--- Фрагмент текста ---

Вместе с солтысами[28]с Любельщины я езжу по деревням, сумевшим найти свое место в двадцать первом веке. Мы уже были в деревушках Конца света, Лабиринтов, Сказок и Велосипедов и в деревне Здоровой жизни. Солтысы смотрят, нельзя ли нечто похожее устроить и у них.
Следующая остановка – Сераково-Славенске. Или деревня Хоббитов.
– Только бы они меня не сожрали, – смеется кто-то из солтысов.
Наш автобус паркуется рядом с деревянными домиками персонажей из книг Толкина. Главная местная достопримечательность – ролевая игра в лесу, где можно своими глазами увидеть каждого из них. В одном только июне Хоббитово посетили три тысячи человек.
Мы покупаем билеты по пятнадцать злотых (в стоимость входит суп и колбаска). Карту нам вручает сам Гэндальф. Выдвигаемся в лес.
У Гэндальфа нет времени на телевизор
– Восемь лет назад к нам приехал Вацлав Идзяк, ученый из Кошалина. Говорит: “Я у вас здесь вижу деревню Хоббитов”. Уважаемый, а что такое хоббиты?
Поначалу было непросто. Бабки у магазина шептались: “Рожи раскрасят и бродят по деревне. Стыдоба”. А я им на это: “К вам раз в месяц почтальон стучится, пенсию приносит. А мне он только счета вручает. Неужели мне должно быть стыдно от того, что я хочу подработать?”
У Гэндальфа светлые волосы, ей чуть меньше сорока. Именно она заправляет всем на площади, когда группы детей собираются в лес.
– Некоторые дети говорят, что Гэндальф не был женщиной. Мой ответ короток: “А ты откуда знаешь? В штаны ему заглядывал?” Обычно этого достаточно. Разумеется, так я говорю только тем, кто постарше. Маленьким велю дернуть меня за бороду. Или их пугаю.
Иногда они тянут за бороду и спрашивают, почему у меня швабра на лице. Или говорят: “Вы переоделись”. А я им: “А ты оделся”. Я себя в обиду не дам. Слишком много довелось пережить.
Сейчас уже лучше. И работа наконец есть. До трех часов я Гэндальф. Потом переодеваюсь, и я уже пани Малгожата. Запрыгиваю в машину, и мы с подругами едем на работу.

--- Выдержка из данных ---

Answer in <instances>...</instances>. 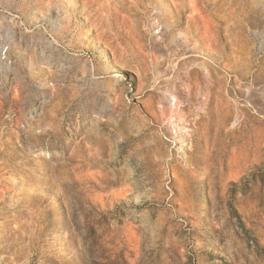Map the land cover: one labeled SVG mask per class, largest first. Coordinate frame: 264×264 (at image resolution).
Here are the masks:
<instances>
[{
    "label": "rangeland",
    "instance_id": "rangeland-1",
    "mask_svg": "<svg viewBox=\"0 0 264 264\" xmlns=\"http://www.w3.org/2000/svg\"><path fill=\"white\" fill-rule=\"evenodd\" d=\"M0 264H264V0H0Z\"/></svg>",
    "mask_w": 264,
    "mask_h": 264
},
{
    "label": "bare ground",
    "instance_id": "bare-ground-1",
    "mask_svg": "<svg viewBox=\"0 0 264 264\" xmlns=\"http://www.w3.org/2000/svg\"><path fill=\"white\" fill-rule=\"evenodd\" d=\"M205 177L203 176V179H204ZM19 187V186H18Z\"/></svg>",
    "mask_w": 264,
    "mask_h": 264
}]
</instances>
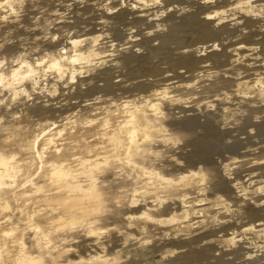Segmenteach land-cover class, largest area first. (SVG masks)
<instances>
[{
    "label": "bare ground",
    "instance_id": "1",
    "mask_svg": "<svg viewBox=\"0 0 264 264\" xmlns=\"http://www.w3.org/2000/svg\"><path fill=\"white\" fill-rule=\"evenodd\" d=\"M24 2L0 0V264H264V0Z\"/></svg>",
    "mask_w": 264,
    "mask_h": 264
},
{
    "label": "rangeland",
    "instance_id": "2",
    "mask_svg": "<svg viewBox=\"0 0 264 264\" xmlns=\"http://www.w3.org/2000/svg\"><path fill=\"white\" fill-rule=\"evenodd\" d=\"M49 0H25V2H24V4H28V5H30V7L28 8V11L30 12V11H33V12H41L42 11V9L40 8V6H42V5H45V4H47V3H49L48 2ZM29 12H27V13H29ZM14 34H12V35H9L8 37H6V36H4V37H1L0 38V43H2V42H4V41H8L11 37V39L8 41V42H13V41H15L16 39H14ZM70 49V46L68 47V50ZM28 53H30V51H28ZM42 56L41 55H37V56H35L34 58H41ZM71 113V112H70ZM103 115H101L100 117H102ZM99 117V118H100ZM39 123H40V121H39V119L38 120H36V118H34V119H31L30 120V122H29V128H31V129H36V128H38V126H39ZM24 125H27V123H25ZM243 131H244V129H243ZM248 133H249V129H247L246 130ZM243 133H245V132H243ZM234 136H236V133H234ZM247 137V135L246 134H243L242 136L240 135L239 136V138H242V144L240 145V146H242V147H244L246 150H244V148H242L244 151H247L248 150V148H246V146L247 147H249V144L251 145V144H256V142L258 141L257 140V138H253V140L251 139V140H249V139H247V140H245L244 138H246ZM255 139V140H254ZM249 140V141H248ZM230 141V142H229ZM232 141V142H231ZM234 139H232V138H230V139H227V141L225 140V141H223L224 142V144L222 145V144H220V149L222 148V150H223V148H224V150L223 151H225V152H223L222 150L220 151V149L219 150H217L218 152H217V154H215L214 156V159H216V160H221V159H224V160H227V162H229V163H233L234 161L232 160V159H229L231 156L233 157V155H234V151H229L230 149H231V147L233 146V144H235L234 142ZM244 141V142H243ZM256 141V142H255ZM254 142V143H253ZM245 143V144H244ZM232 146H231V145ZM243 144H244V146H243ZM224 146V147H222V146ZM229 146V147H228ZM231 146V147H230ZM227 147V148H226ZM226 148V149H225ZM228 148H230V149H228ZM254 148V147H253ZM256 148V147H255ZM241 149V151L243 152V150ZM232 150V149H231ZM240 150H239V153L241 154L242 152H241ZM228 152V153H227ZM231 152H233L232 154H230ZM219 153V154H218ZM221 153V154H220ZM224 153V154H223ZM218 155V156H217ZM221 155V156H220ZM231 155V156H230ZM235 156V155H234ZM236 157V156H235ZM240 159V158H239ZM239 159H238V161H239ZM231 161H233V162H231ZM236 163V162H235ZM237 165V164H236ZM236 165L234 164V167H236ZM238 166V165H237ZM233 167V166H232ZM108 224L107 223H103L102 224V226L103 227H106ZM110 228L112 227V226H109ZM108 227V228H109ZM107 231V230H106ZM113 253V252H112ZM126 253L127 252H122V253H116V252H114V254H116L117 256L118 255H121L122 257H123V259H125V257H126ZM140 253H142V252H140ZM133 254V253H132ZM130 258V257H129ZM135 259V258H134ZM240 261L241 260H236L235 261V263L234 264H240Z\"/></svg>",
    "mask_w": 264,
    "mask_h": 264
},
{
    "label": "snow or ice",
    "instance_id": "3",
    "mask_svg": "<svg viewBox=\"0 0 264 264\" xmlns=\"http://www.w3.org/2000/svg\"><path fill=\"white\" fill-rule=\"evenodd\" d=\"M157 2H158V0H157Z\"/></svg>",
    "mask_w": 264,
    "mask_h": 264
}]
</instances>
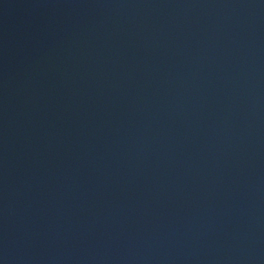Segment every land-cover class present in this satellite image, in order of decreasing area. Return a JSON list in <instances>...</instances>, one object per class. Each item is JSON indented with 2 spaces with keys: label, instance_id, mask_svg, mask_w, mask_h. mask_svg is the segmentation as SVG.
<instances>
[{
  "label": "water",
  "instance_id": "obj_1",
  "mask_svg": "<svg viewBox=\"0 0 264 264\" xmlns=\"http://www.w3.org/2000/svg\"><path fill=\"white\" fill-rule=\"evenodd\" d=\"M0 264H264V0H0Z\"/></svg>",
  "mask_w": 264,
  "mask_h": 264
}]
</instances>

---

● **Задание**
Сколько человек посетили Хоббитово в одном только июне, согласно фрагменту текста о деревне Хоббитов?

● **Ответ к заданию**
Три тысячи человек.